Key aspects of due diligence include understanding the reason for the sale, verifying the company’s legal status, ensuring regulatory compliance, assessing investor agreements, and confirming intellectual property rights. Additionally, industry-specific checks, such as operational licenses and anti-money laundering policies, help mitigate risks and ensure a smooth acquisition process.

2. Conducting Financial Evaluation

One of the benefits of acquiring an existing business is to achieve financial gains within the shortest possible time. To ensure this, the acquirer should assess the financial health and stability of the business to be bought.

Review the company’s assets and liabilities, including accounts receivable, accounts payable, revenue streams, and profit margins, to have an understanding of its cash flow and overall financial position. By doing this, the acquirer can uncover potential red flags, such as outstanding debts, irregularities in financial records, or signs of financial mismanagement.

3. Reputation and Goodwill

A company’s reputation and goodwill are valuable intangible assets that impact its growth, profitability, and long-term sustainability. A strong reputation can enhance customer trust, brand loyalty, and competitive advantage, while a negative reputation can lead to financial losses, regulatory scrutiny, and operational challenges.

Before acquiring a business, you should conduct a comprehensive reputation assessment to determine its public perception and standing within the industry. This can be achieved by analyzing news reports, online reviews, and customer feedback or complaints. 

Additionally, engage with industry stakeholders, suppliers, and former employees to provide deeper insights into the business’s credibility. That way, you can develop strategies to either leverage an existing positive brand image or implement corrective measures if needed.

4. Operational Knowledge

A business acquirer must understand the target business’s operations to ensure a seamless transition after acquisition. Key areas to evaluate include working capital, which involves assessing current assets and liabilities to determine financial flexibility.
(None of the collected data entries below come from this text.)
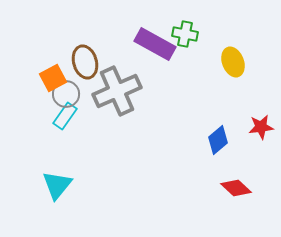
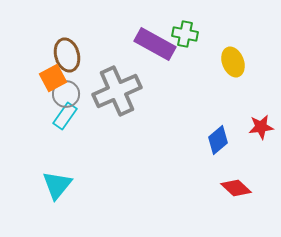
brown ellipse: moved 18 px left, 7 px up
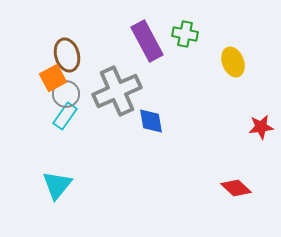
purple rectangle: moved 8 px left, 3 px up; rotated 33 degrees clockwise
blue diamond: moved 67 px left, 19 px up; rotated 60 degrees counterclockwise
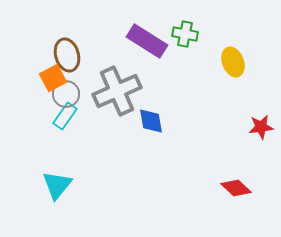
purple rectangle: rotated 30 degrees counterclockwise
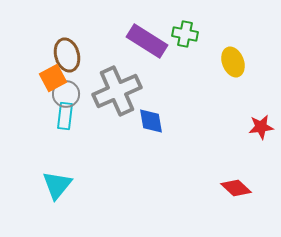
cyan rectangle: rotated 28 degrees counterclockwise
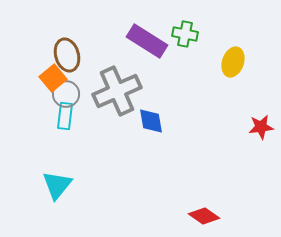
yellow ellipse: rotated 40 degrees clockwise
orange square: rotated 12 degrees counterclockwise
red diamond: moved 32 px left, 28 px down; rotated 8 degrees counterclockwise
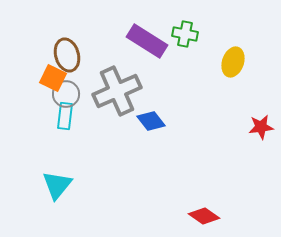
orange square: rotated 24 degrees counterclockwise
blue diamond: rotated 28 degrees counterclockwise
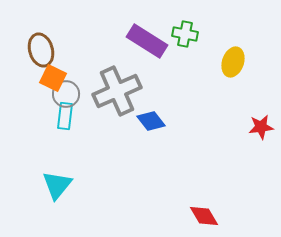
brown ellipse: moved 26 px left, 5 px up
red diamond: rotated 24 degrees clockwise
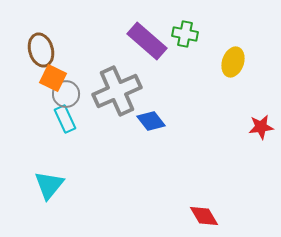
purple rectangle: rotated 9 degrees clockwise
cyan rectangle: moved 3 px down; rotated 32 degrees counterclockwise
cyan triangle: moved 8 px left
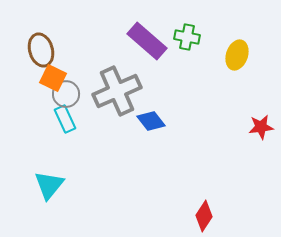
green cross: moved 2 px right, 3 px down
yellow ellipse: moved 4 px right, 7 px up
red diamond: rotated 64 degrees clockwise
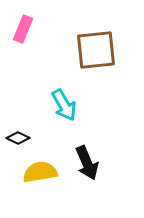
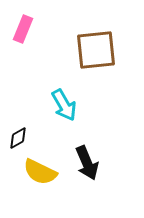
black diamond: rotated 55 degrees counterclockwise
yellow semicircle: rotated 144 degrees counterclockwise
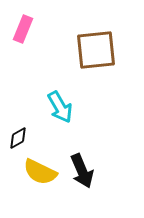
cyan arrow: moved 4 px left, 2 px down
black arrow: moved 5 px left, 8 px down
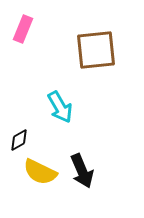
black diamond: moved 1 px right, 2 px down
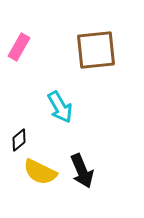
pink rectangle: moved 4 px left, 18 px down; rotated 8 degrees clockwise
black diamond: rotated 10 degrees counterclockwise
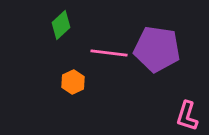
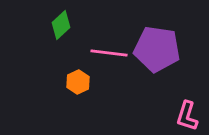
orange hexagon: moved 5 px right
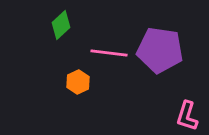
purple pentagon: moved 3 px right, 1 px down
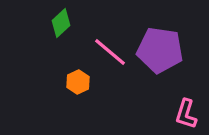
green diamond: moved 2 px up
pink line: moved 1 px right, 1 px up; rotated 33 degrees clockwise
pink L-shape: moved 1 px left, 2 px up
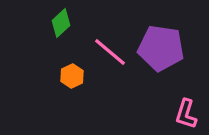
purple pentagon: moved 1 px right, 2 px up
orange hexagon: moved 6 px left, 6 px up
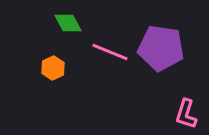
green diamond: moved 7 px right; rotated 76 degrees counterclockwise
pink line: rotated 18 degrees counterclockwise
orange hexagon: moved 19 px left, 8 px up
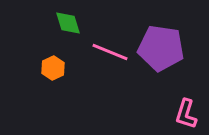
green diamond: rotated 12 degrees clockwise
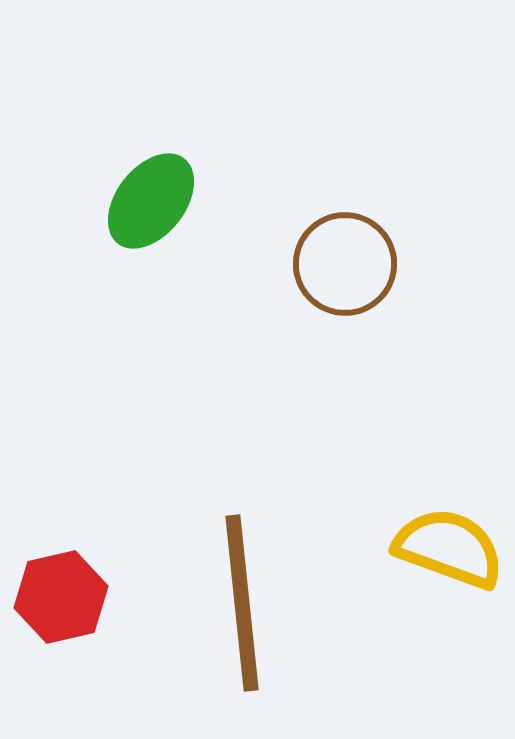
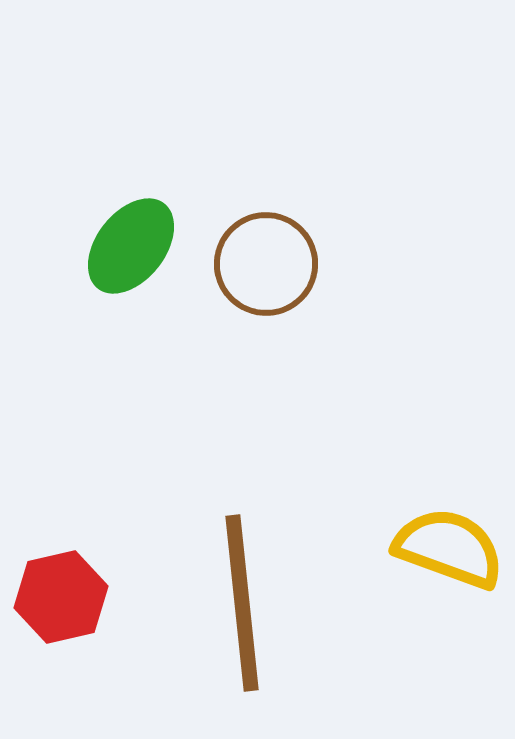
green ellipse: moved 20 px left, 45 px down
brown circle: moved 79 px left
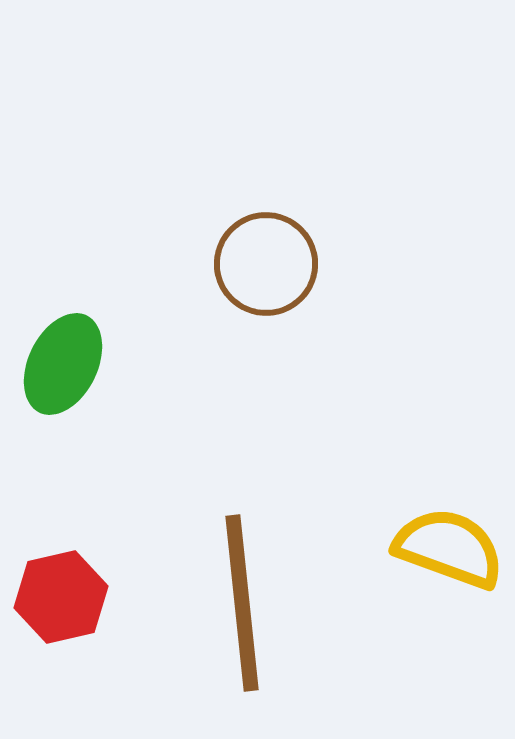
green ellipse: moved 68 px left, 118 px down; rotated 12 degrees counterclockwise
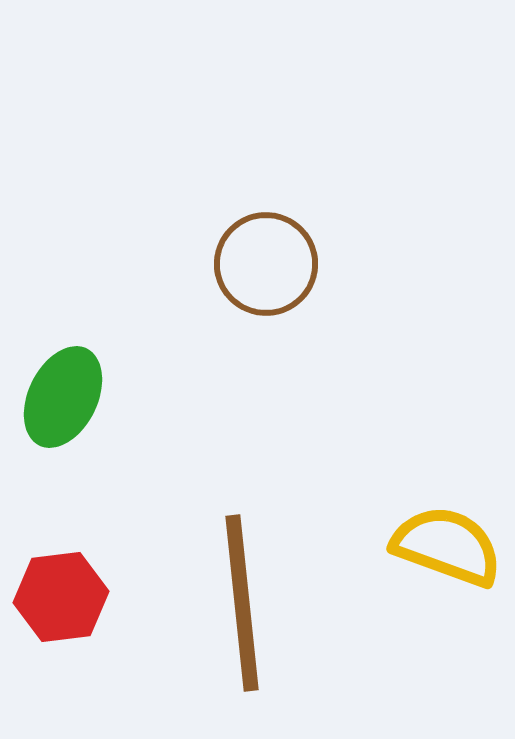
green ellipse: moved 33 px down
yellow semicircle: moved 2 px left, 2 px up
red hexagon: rotated 6 degrees clockwise
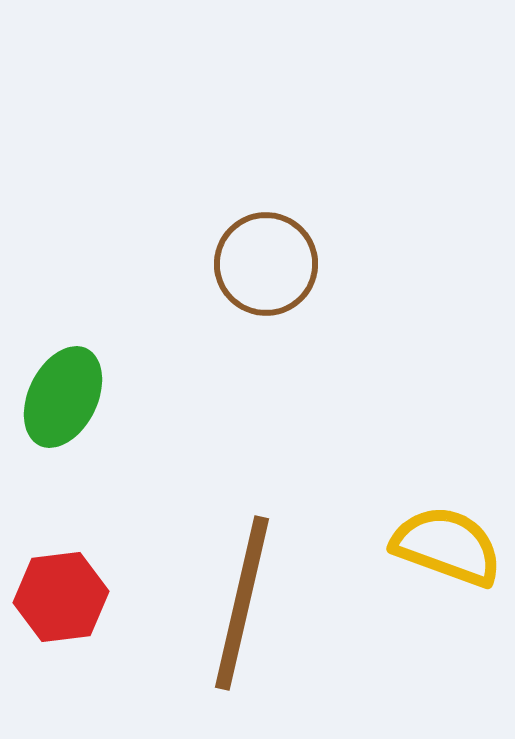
brown line: rotated 19 degrees clockwise
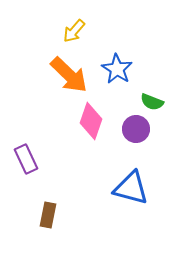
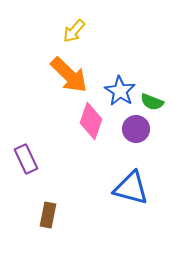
blue star: moved 3 px right, 22 px down
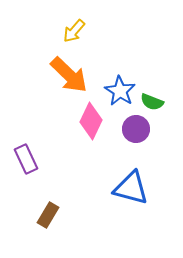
pink diamond: rotated 6 degrees clockwise
brown rectangle: rotated 20 degrees clockwise
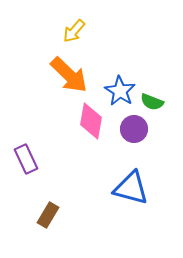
pink diamond: rotated 15 degrees counterclockwise
purple circle: moved 2 px left
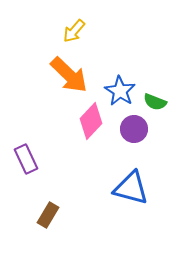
green semicircle: moved 3 px right
pink diamond: rotated 33 degrees clockwise
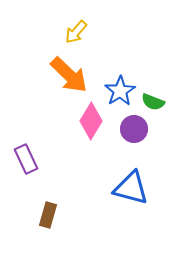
yellow arrow: moved 2 px right, 1 px down
blue star: rotated 8 degrees clockwise
green semicircle: moved 2 px left
pink diamond: rotated 12 degrees counterclockwise
brown rectangle: rotated 15 degrees counterclockwise
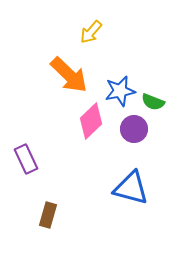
yellow arrow: moved 15 px right
blue star: rotated 20 degrees clockwise
pink diamond: rotated 15 degrees clockwise
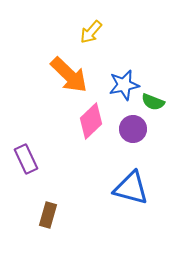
blue star: moved 4 px right, 6 px up
purple circle: moved 1 px left
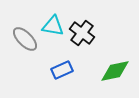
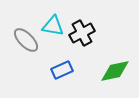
black cross: rotated 25 degrees clockwise
gray ellipse: moved 1 px right, 1 px down
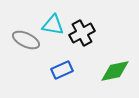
cyan triangle: moved 1 px up
gray ellipse: rotated 20 degrees counterclockwise
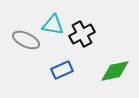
black cross: moved 1 px down
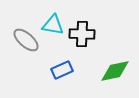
black cross: rotated 30 degrees clockwise
gray ellipse: rotated 16 degrees clockwise
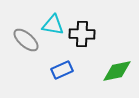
green diamond: moved 2 px right
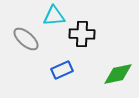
cyan triangle: moved 1 px right, 9 px up; rotated 15 degrees counterclockwise
gray ellipse: moved 1 px up
green diamond: moved 1 px right, 3 px down
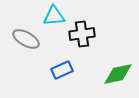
black cross: rotated 10 degrees counterclockwise
gray ellipse: rotated 12 degrees counterclockwise
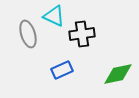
cyan triangle: rotated 30 degrees clockwise
gray ellipse: moved 2 px right, 5 px up; rotated 44 degrees clockwise
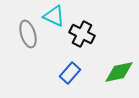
black cross: rotated 35 degrees clockwise
blue rectangle: moved 8 px right, 3 px down; rotated 25 degrees counterclockwise
green diamond: moved 1 px right, 2 px up
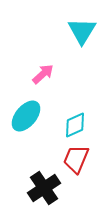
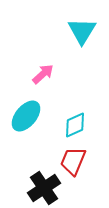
red trapezoid: moved 3 px left, 2 px down
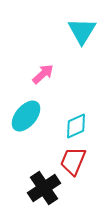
cyan diamond: moved 1 px right, 1 px down
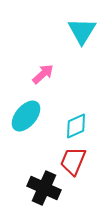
black cross: rotated 32 degrees counterclockwise
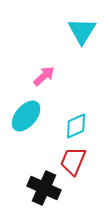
pink arrow: moved 1 px right, 2 px down
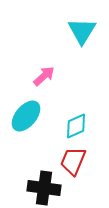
black cross: rotated 16 degrees counterclockwise
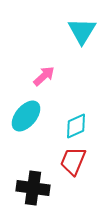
black cross: moved 11 px left
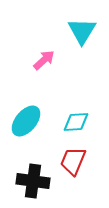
pink arrow: moved 16 px up
cyan ellipse: moved 5 px down
cyan diamond: moved 4 px up; rotated 20 degrees clockwise
black cross: moved 7 px up
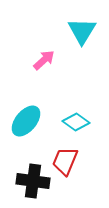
cyan diamond: rotated 40 degrees clockwise
red trapezoid: moved 8 px left
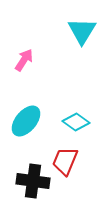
pink arrow: moved 20 px left; rotated 15 degrees counterclockwise
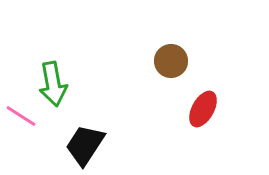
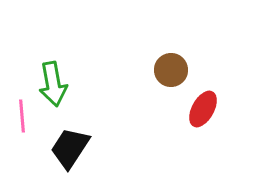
brown circle: moved 9 px down
pink line: moved 1 px right; rotated 52 degrees clockwise
black trapezoid: moved 15 px left, 3 px down
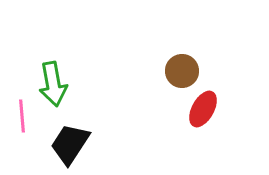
brown circle: moved 11 px right, 1 px down
black trapezoid: moved 4 px up
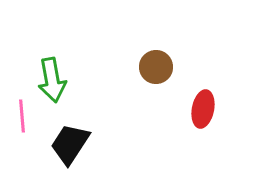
brown circle: moved 26 px left, 4 px up
green arrow: moved 1 px left, 4 px up
red ellipse: rotated 18 degrees counterclockwise
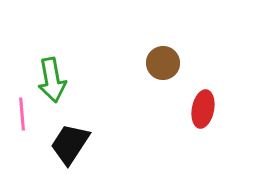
brown circle: moved 7 px right, 4 px up
pink line: moved 2 px up
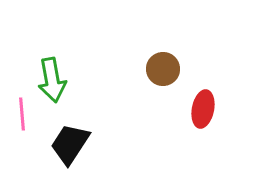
brown circle: moved 6 px down
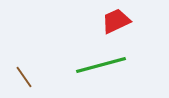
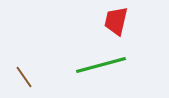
red trapezoid: rotated 52 degrees counterclockwise
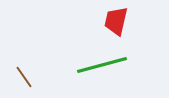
green line: moved 1 px right
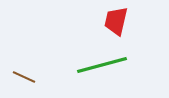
brown line: rotated 30 degrees counterclockwise
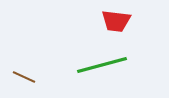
red trapezoid: rotated 96 degrees counterclockwise
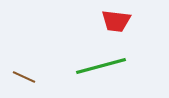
green line: moved 1 px left, 1 px down
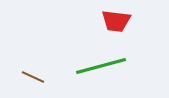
brown line: moved 9 px right
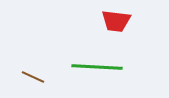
green line: moved 4 px left, 1 px down; rotated 18 degrees clockwise
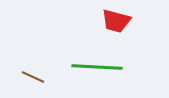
red trapezoid: rotated 8 degrees clockwise
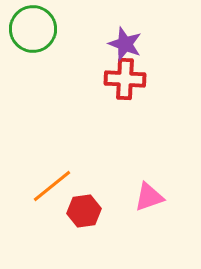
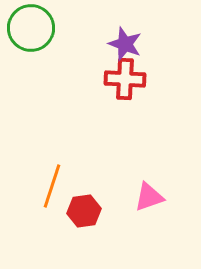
green circle: moved 2 px left, 1 px up
orange line: rotated 33 degrees counterclockwise
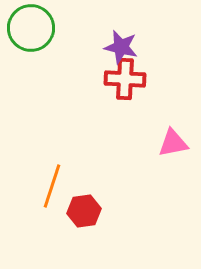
purple star: moved 4 px left, 3 px down; rotated 8 degrees counterclockwise
pink triangle: moved 24 px right, 54 px up; rotated 8 degrees clockwise
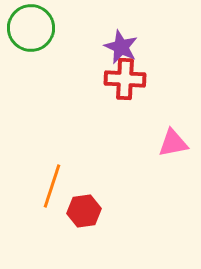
purple star: rotated 12 degrees clockwise
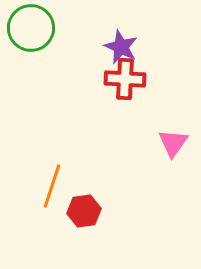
pink triangle: rotated 44 degrees counterclockwise
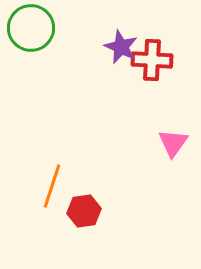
red cross: moved 27 px right, 19 px up
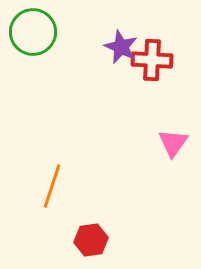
green circle: moved 2 px right, 4 px down
red hexagon: moved 7 px right, 29 px down
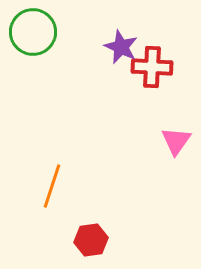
red cross: moved 7 px down
pink triangle: moved 3 px right, 2 px up
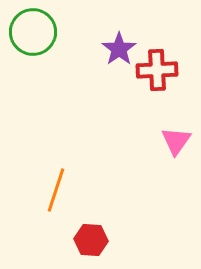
purple star: moved 2 px left, 2 px down; rotated 12 degrees clockwise
red cross: moved 5 px right, 3 px down; rotated 6 degrees counterclockwise
orange line: moved 4 px right, 4 px down
red hexagon: rotated 12 degrees clockwise
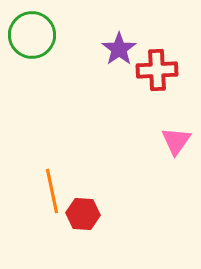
green circle: moved 1 px left, 3 px down
orange line: moved 4 px left, 1 px down; rotated 30 degrees counterclockwise
red hexagon: moved 8 px left, 26 px up
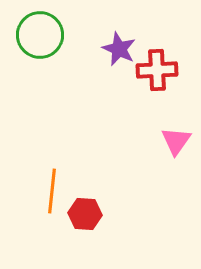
green circle: moved 8 px right
purple star: rotated 12 degrees counterclockwise
orange line: rotated 18 degrees clockwise
red hexagon: moved 2 px right
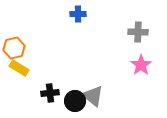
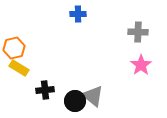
black cross: moved 5 px left, 3 px up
Also review the supply chain, including vendor relationships and procurement processes, to identify potential risks or inefficiencies. Additionally, analyze the capital expenditure of the company to have an insight into its past investments and future financial commitments.

5. Consider the Legal Liabilities

Checking for any ongoing or pending lawsuits against the company or its key officers is an important part of due diligence. This helps uncover legal risks such as debts, court judgments, or regulatory issues that could affect the company’s finances or reputation. Identifying these risks early ensures they are properly addressed before completing the acquisition.

Conclusion

In conclusion, acquiring a business can be a strategic way to achieve profitability faster, but it comes with huge responsibilities and risks. A thorough assessment of the company’s legal, financial, and operational aspects, including pending litigation, employee structure, and overall business viability is important to ensure a smooth transition. 

We advise that acquiring companies must engage professionals like Lawyers, accountants, and business consultants to provide valuable insights and guidance. They will also help to mitigate risks and maximize the benefits of the acquisition. With careful planning and due diligence, the transition can be seamless.